Pilots will run from Singapore, with the objective that relevant organisations may adopt successful solutions globally. To that end, Rainmaking is currently engaging with enterprises specialising in varying industry verticals and have expressed interest in partnering.  

“Even as we continue to work with startups and corporations all over the globe, we are so pleased to be anchoring this program out of Singapore. With a perfect storm of tech talent, corporate innovators, and robust institutional support, it’s the ideal launchpad for testing new solutions that have the potential to change entire industries. We look forward to driving the transformation with the ecosystem,” added Angela Noronha. 

One of the first selected corporate partners is Cargill, a leader in innovating and decarbonising food supply chains.

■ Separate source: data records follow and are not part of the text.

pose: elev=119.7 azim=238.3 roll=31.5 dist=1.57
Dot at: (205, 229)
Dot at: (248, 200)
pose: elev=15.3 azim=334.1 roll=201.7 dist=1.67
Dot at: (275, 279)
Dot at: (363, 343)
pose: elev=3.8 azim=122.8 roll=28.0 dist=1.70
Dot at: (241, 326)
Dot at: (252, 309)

"Cargill is constantly exploring ways to improve the way we work and service our customers. Sustainability, smart manufacturing and supply chain optimisation are key areas of focus for us; exploring these from Singapore, where so many key players are already innovating, will help us form valuable partnerships from day one. We look forward to joining Rainmaking and ESG on this journey to work with, support, and grow the startup community by keeping them connected to industry needs,” said Dirk Robers, Cargill Digital Labs.

In order to raise awareness on the importance of building resilience and how technology can be leveraged to mitigate risks of disruption, industry outreach efforts will include fireside chats, discussions and demo days.

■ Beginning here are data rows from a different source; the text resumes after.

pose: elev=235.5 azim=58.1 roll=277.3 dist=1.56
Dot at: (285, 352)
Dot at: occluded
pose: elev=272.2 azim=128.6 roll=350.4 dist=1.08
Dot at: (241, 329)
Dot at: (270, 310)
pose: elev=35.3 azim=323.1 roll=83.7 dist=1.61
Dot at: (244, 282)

In July, Rainmaking will host a virtual insight sharing event for innovation partners as well as a ‘Deal Friday’ session that connects businesses, investors, and selected startups with investment and partnership opportunities. 

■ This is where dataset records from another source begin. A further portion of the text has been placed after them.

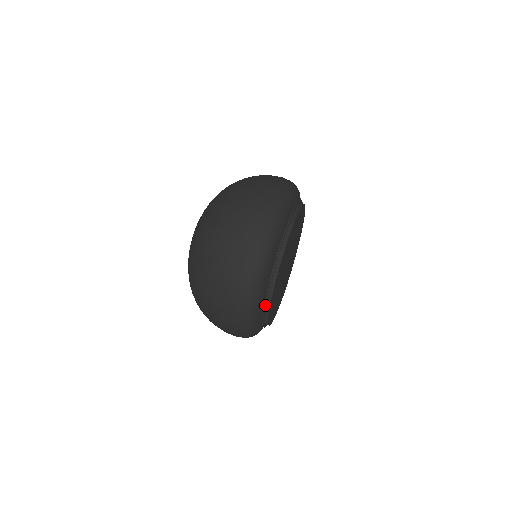
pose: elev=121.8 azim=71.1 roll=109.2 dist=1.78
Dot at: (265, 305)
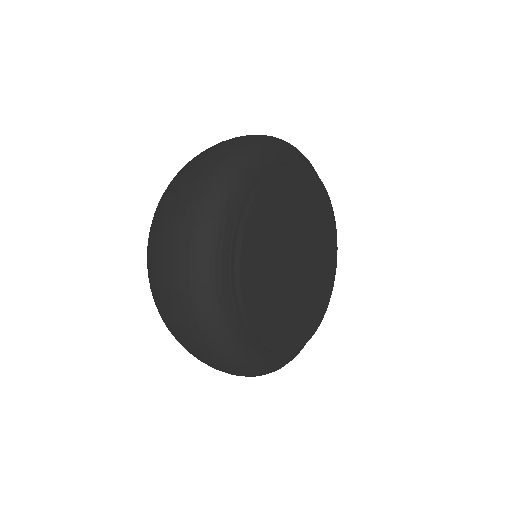
Dot at: (247, 195)
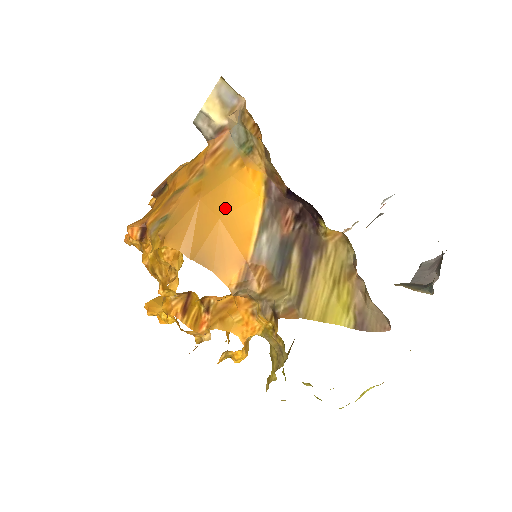
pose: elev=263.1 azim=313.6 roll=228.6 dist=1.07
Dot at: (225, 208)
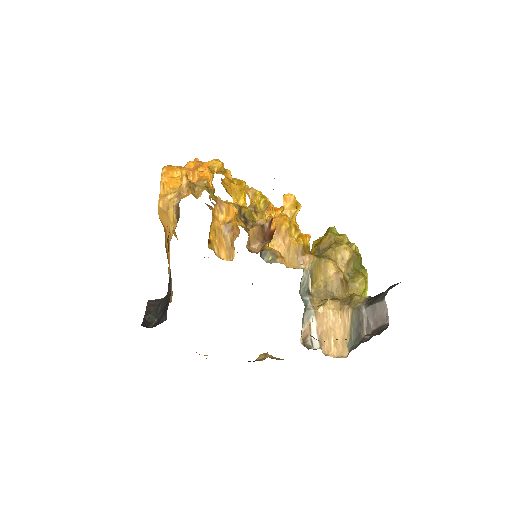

Programme events will also benefit Institutes of Higher Learning by offering exposure to how advanced practitioners leverage new technologies to transform traditional supply chain management and share real-world case studies and lessons learned, better equipping next-gen supply chain leaders.

“As an advocate of market-oriented open innovation, we welcome programmes like the Supply Chain Resilience Accelerator, which aims to help companies resolve operational pain points, strengthen supply chain resilience and spur growth in a post-pandemic world. With a strong track record in driving open innovation initiatives for the transport and supply chain industry, we believe that Rainmaking’s in-depth knowledge of the ecosystem and network of global partners can complement Singapore’s efforts in accelerating our business community’s adoption of tech-enabled tools, to better manage future disruptions and capture opportunities arising from shifts in global supply chains. This will in turn help to strengthen our local ecosystem and Singapore’s status as a global hub for trade and connectivity,” said Law Chung Ming, Executive Director for Transport and Logistics, Enterprise Singapore.